To be honest, this shopping trip was pretty far from “zero waste.” I’m admittedly using “nearly” very loosely here. The good news is that all of the waste, with the exception of the produce stickers, can be recycled or composted.
I don’t typically shop at Walmart, but when the closest bulk store is 30 minutes away and I have all three kids with me and we just spent the morning at the doctor and we really need some basics for baking and produce for snacks…well, sometimes I end up going to Walmart.
[This is actually the first time such a thing has happened because I try my best to always plan ahead and therefore avoid this problem.]
I don’t even have the time or energy to sort through my varied and complex feelings about Walmart in general. So, I had to do what I could, and I’m happy to report that, at the very least, I didn’t bring very much waste home.
Here’s a breakdown of what I got:
Flour and Sugar
I usually buy these from the bulk bins at Whole Foods or [recently] Fresh Thyme, but I just couldn’t get all the way to one of those stores. But, the good news is that these bags are compostable and I bought the largest bags I have space to store.
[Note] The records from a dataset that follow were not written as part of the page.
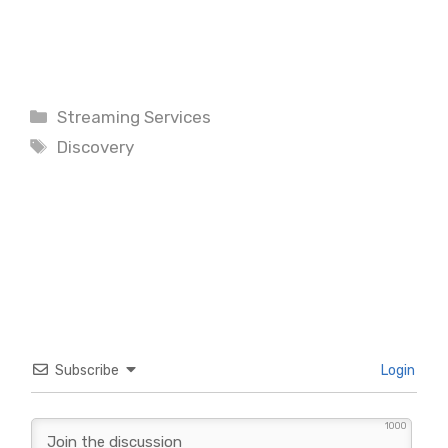
Categories
Streaming Services
Tags
Discovery
Subscribe
Login
1000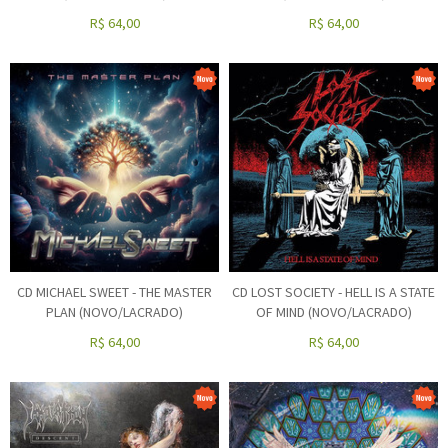
R$
64,00
R$
64,00
CD MICHAEL SWEET - THE MASTER
CD LOST SOCIETY - HELL IS A STATE
PLAN (NOVO/LACRADO)
OF MIND (NOVO/LACRADO)
R$
64,00
R$
64,00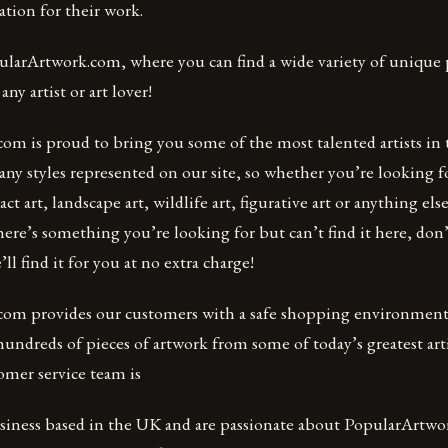
tion for their work.
ularArtwork.com, where you can find a wide variety of unique p
any artist or art lover!
om is proud to bring you some of the most talented artists in 
any styles represented on our site, so whether you’re looking 
ract art, landscape art, wildlife art, figurative art or anything el
here’s something you’re looking for but can’t find it here, don’
ll find it for you at no extra charge!
om provides our customers with a safe shopping environment
ndreds of pieces of artwork from some of today’s greatest arti
omer service team is
usiness based in the UK and are passionate about PopularArtw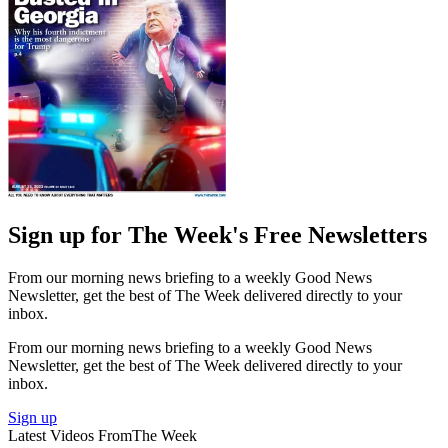
Sign up for The Week's Free Newsletters
From our morning news briefing to a weekly Good News
Newsletter, get the best of The Week delivered directly to your
inbox.
From our morning news briefing to a weekly Good News
Newsletter, get the best of The Week delivered directly to your
inbox.
Sign up
Latest Videos From
The Week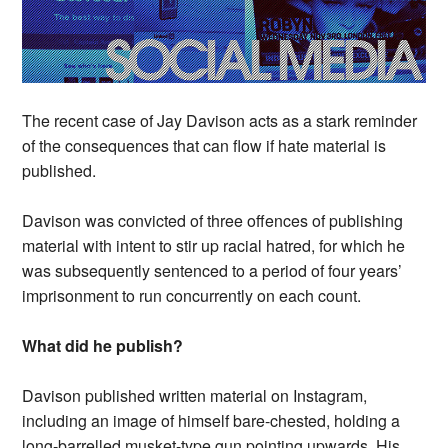
The recent case of Jay Davison acts as a stark reminder
of the consequences that can flow if hate material is
published.
Davison was convicted of three offences of publishing
material with intent to stir up racial hatred, for which he
was subsequently sentenced to a period of four years’
imprisonment to run concurrently on each count.
What did he publish?
Davison published written material on Instagram,
including an image of himself bare-chested, holding a
long-barrelled musket-type gun pointing upwards. His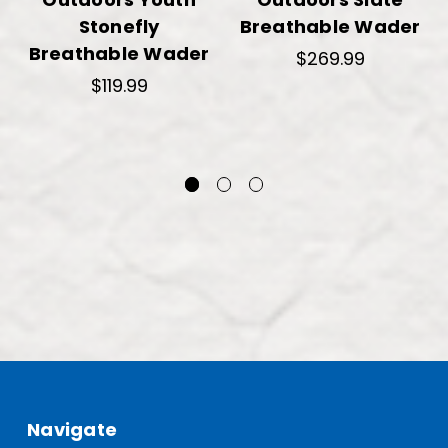
Stonefly
Breathable Wader
Breathable Wader
$269.99
$119.99
Navigate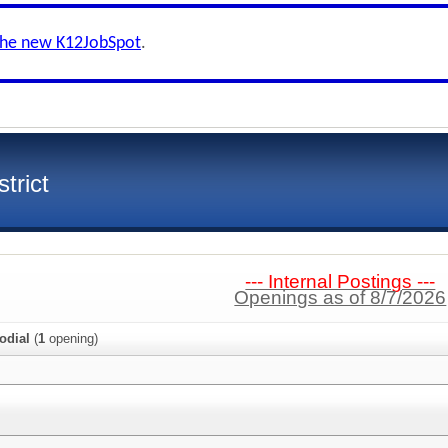
the new K12JobSpot
.
trict
--- Internal Postings ---
Openings as of 8/7/2026
odial
(
1
opening)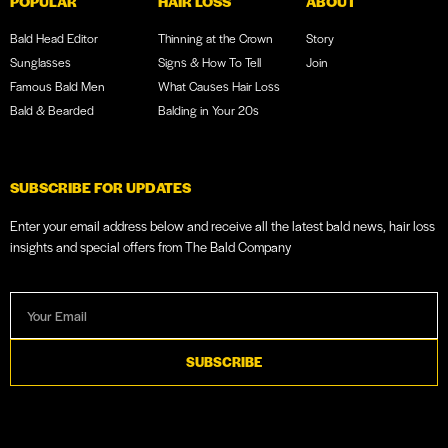
POPULAR
HAIR LOSS
ABOUT
Bald Head Editor
Thinning at the Crown
Story
Sunglasses
Signs & How To Tell
Join
Famous Bald Men
What Causes Hair Loss
Bald & Bearded
Balding in Your 20s
SUBSCRIBE FOR UPDATES
Enter your email address below and receive all the latest bald news, hair loss
insights and special offers from The Bald Company
SUBSCRIBE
My biggest bummer is actually that I’m not certain that the sugar is fair trade.
Extra virgin olive oil
We usually buy it at Walmart because it is a good price for a big jug [even though the jug is unfortunately plastic], BUT I will be buying my EVOO from Fresh Thyme from now on since they have it in bulk and I can bring my own container.
I haven’t found a source of unpackaged toilet paper yet, so I buy the rolls in large packages and recycle the plastic wrap [grocery store drop off] and all of the cardboard rolls [curbside pickup].
I wish we were to the point of not using any toilet paper, but my husband is not a fan of the make-shift bidet [aka diaper sprayer].
I buy my yeast in glass jars because I use a lot of yeast and glass is a sustainable material and good for reusing [like storing homemade baby food or making homemade candles] or recycling.
Ah, milk – the bane of my zero waste existence. I see why it is so much easier to be truly “zero waste” as a vegan. But my husband cannot live without milk. We could buy it in glass bottles, but I just can’t bring myself to do it yet. So, the downside is three plastic jugs to be recycled. BUT, on the upside, one gallon is for making homemade yogurt, and the other is for making homemade ricotta…so I’m saving the waste I would have if I bought those things.
[I’m trying to convince my family to switch over to the cashew milk I make and think is delicious – but change takes time…]
I picked up loose produce and put it in my own bags. The only regret is that the bananas are not fair trade – but I don’t even know where to find fair trade bananas. [Suggestions, anyone?]
Ironically, the produce is the only place where I brought home something actually bound for the trash can – the stickers.
But, I guess if this is all that goes to the landfill, that’s not too bad after all.